#### TASK BRIEF
Print the line that contains "fx_px: 2160", then every line after it until the entries end, exactly as they read; do not include pictures.

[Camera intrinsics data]
************

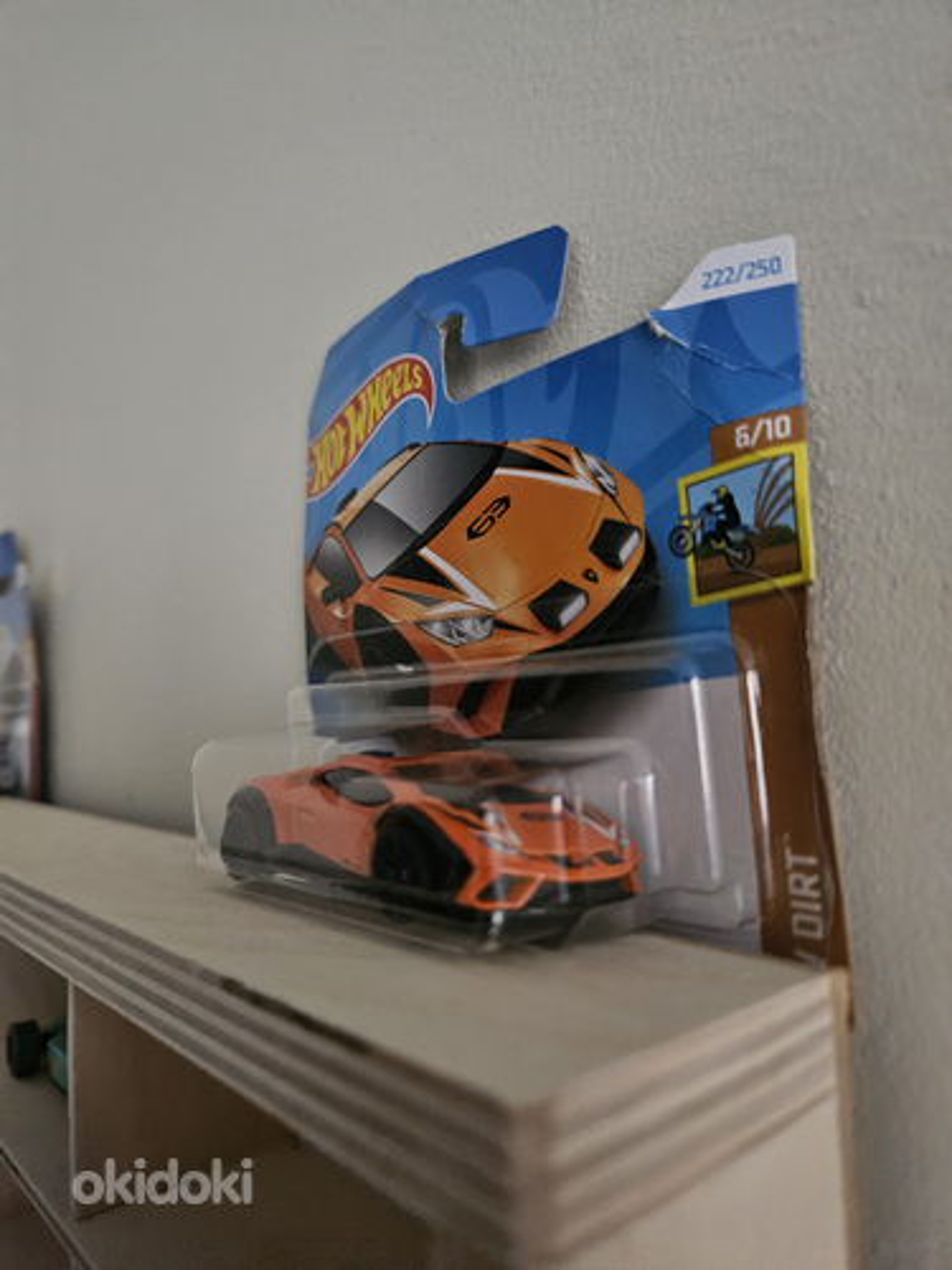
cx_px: 476
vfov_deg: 73.9
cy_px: 635
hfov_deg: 58.9
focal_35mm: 23
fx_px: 843
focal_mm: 5.4
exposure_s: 1/25
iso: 1250
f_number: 1.8
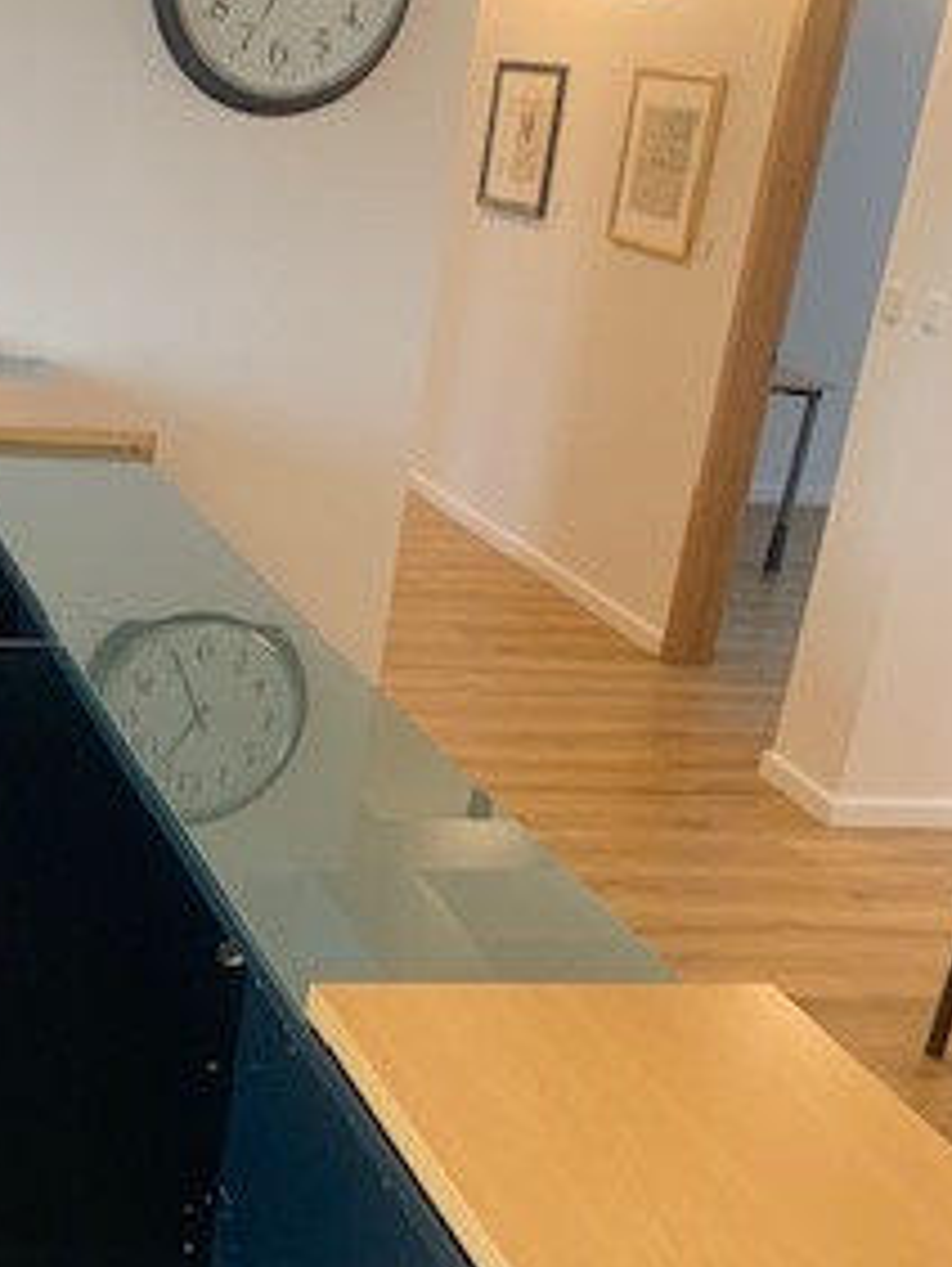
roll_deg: -3.8
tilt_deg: -25.4
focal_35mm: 59
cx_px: -36
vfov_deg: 31.6
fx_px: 2160
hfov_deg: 23.6
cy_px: 1060
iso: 250
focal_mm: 4.25
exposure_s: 1/60
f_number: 1.8
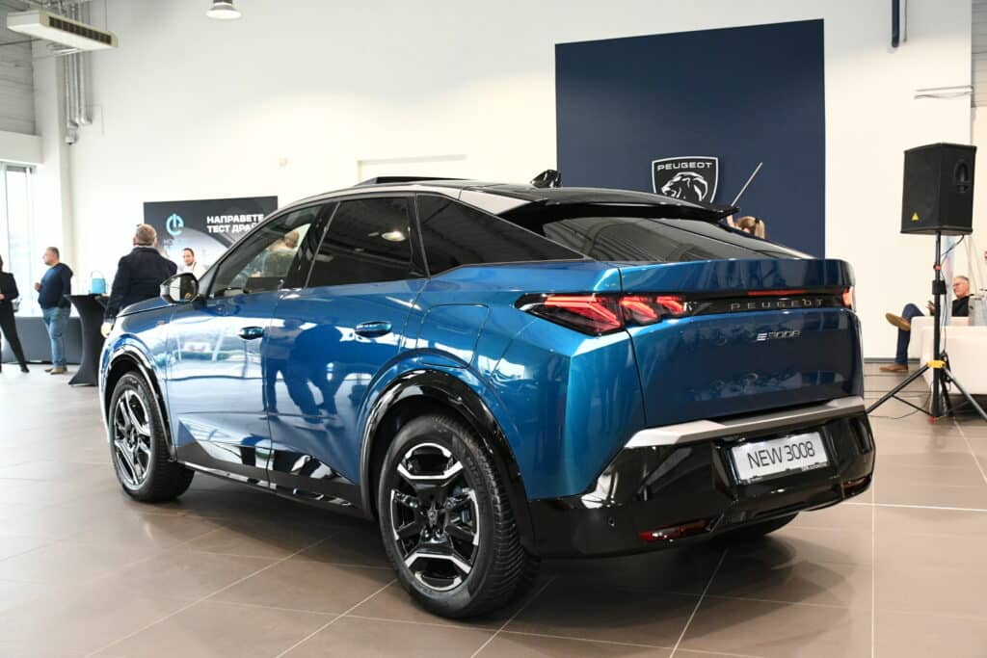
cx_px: 494
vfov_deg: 34.2
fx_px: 1069
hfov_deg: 49.5
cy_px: 329
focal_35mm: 39
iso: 3200
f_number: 5
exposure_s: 1/125
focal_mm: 26
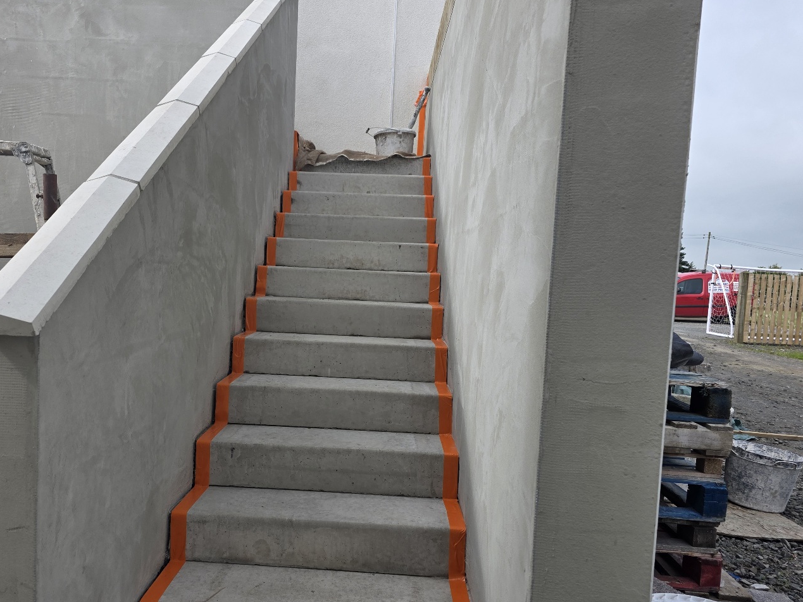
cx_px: 347
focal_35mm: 29
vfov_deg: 48.2
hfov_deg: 61.4
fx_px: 673
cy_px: 321
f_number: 1.7
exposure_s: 1/5000
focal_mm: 6.3
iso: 80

************

#### SOLVED EXERCISE
fx_px: 2160
hfov_deg: 23.6
cy_px: 1060
iso: 250
focal_mm: 4.25
exposure_s: 1/60
f_number: 1.8
cx_px: 494
vfov_deg: 34.2
fx_px: 1069
hfov_deg: 49.5
cy_px: 329
focal_35mm: 39
iso: 3200
f_number: 5
exposure_s: 1/125
focal_mm: 26
cx_px: 347
focal_35mm: 29
vfov_deg: 48.2
hfov_deg: 61.4
fx_px: 673
cy_px: 321
f_number: 1.7
exposure_s: 1/5000
focal_mm: 6.3
iso: 80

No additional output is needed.